Quatrièmement, on dégraisse l’appareil politique pour préserver l’appareil administratif. Moins de cabinets, moins de communicants partisans, plus de professionnels tenus à la neutralité et à la performance. Qu’on paie correctement des directeurs généraux compétents, qu’on publie leurs objectifs, qu’on les évalue. Et qu’on cesse de confondre « politique » et « direction ». Les élus fixent des priorités claires; l’administration exécute; le public contrôle; point final.
Enfin, on cesse de se raconter des histoires. Le parti municipal n’est pas un pont entre le citoyen et l’État; c’est un voile. Il a peut-être une utilité électorale pour ceux qui tiennent au confort de la bannière. Pour la ville, il est surtout une distraction coûteuse. La vraie modernité municipale n’a rien d’exotique: elle tient dans trois mots que tout libéral reconnaît — liberté, responsabilité, proximité. Liberté de jugement pour l’élu et l’entrepreneur local; responsabilité budgétaire et politique, personnelle, traçable; proximité réelle avec les besoins, sans intercesseurs à plumes.
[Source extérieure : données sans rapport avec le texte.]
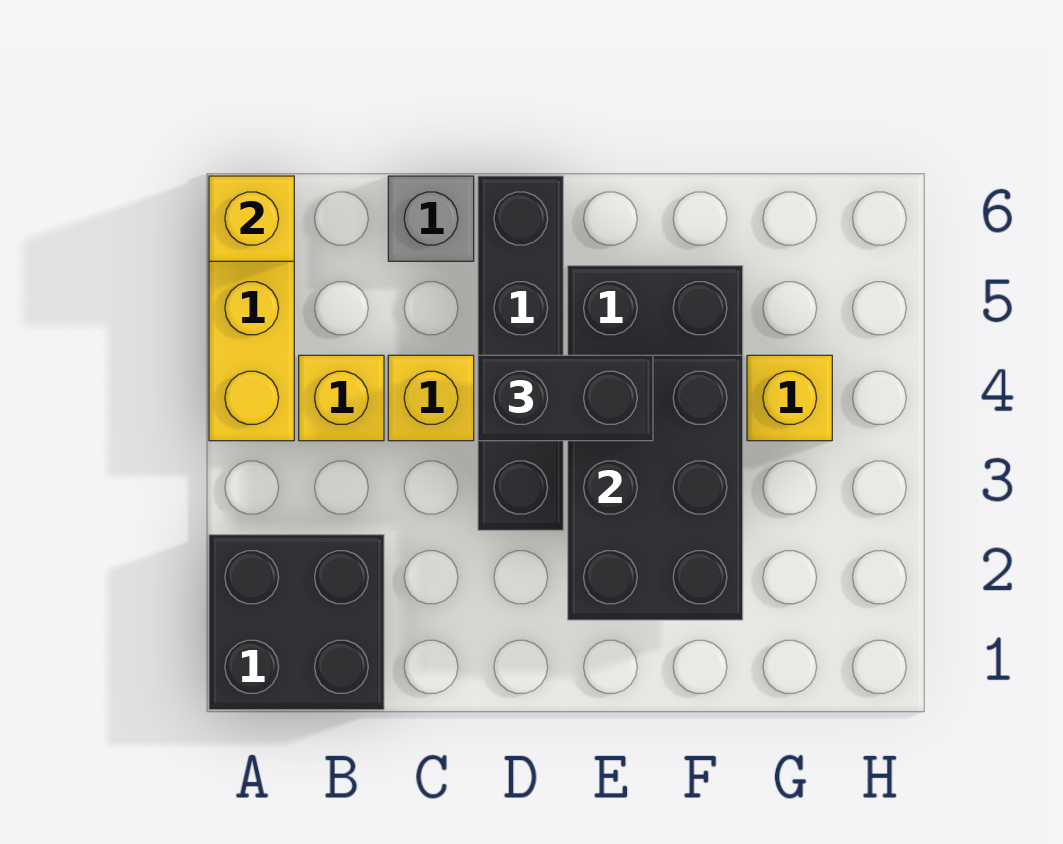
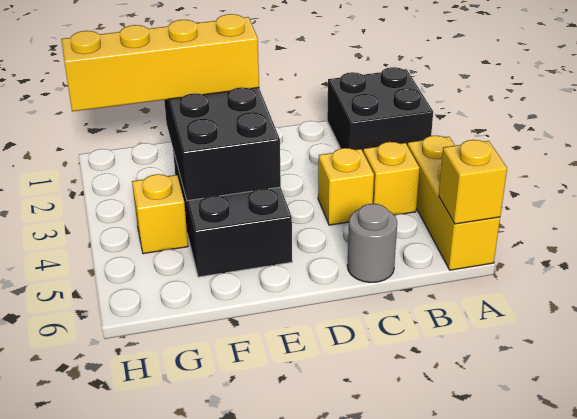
grey 1x1 brick [388,176,474,261] -> grey 1x1 round brick [347,204,397,283]
black 1x4 brick [478,176,563,530] -> none
black 1x2 brick [478,355,653,441] -> none
none -> yellow 1x4 brick [61,14,259,112]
Nous n’avons pas besoin d’une « grande vision » municipale en sept couleurs, encore moins d’un bréviaire à répéter en caucus. Nous avons besoin de rues qui tiennent, d’eau qui coule, d’impôts qui n’explosent pas, d’entreprises qu’on n’entrave pas, de quartiers qu’on écoute. Tout cela exige de l’indépendance d’esprit, de la sobriété réglementaire et une obsession du résultat. Rien de tout cela n’exige un parti. Au contraire: c’est souvent malgré les partis que les villes réussissent. À Sherbrooke comme ailleurs, l’heure n’est pas à choisir un logo, mais à choisir des gens; des personnes qui signent de leur nom des engagements concrets et qui acceptent d’en payer le prix, en toute lumière. C’est ainsi que renaît la politique locale: quand elle cesse d’être un sport d’équipe pour redevenir ce qu’elle n’aurait jamais dû cesser d’être, un service rendu aux voisins.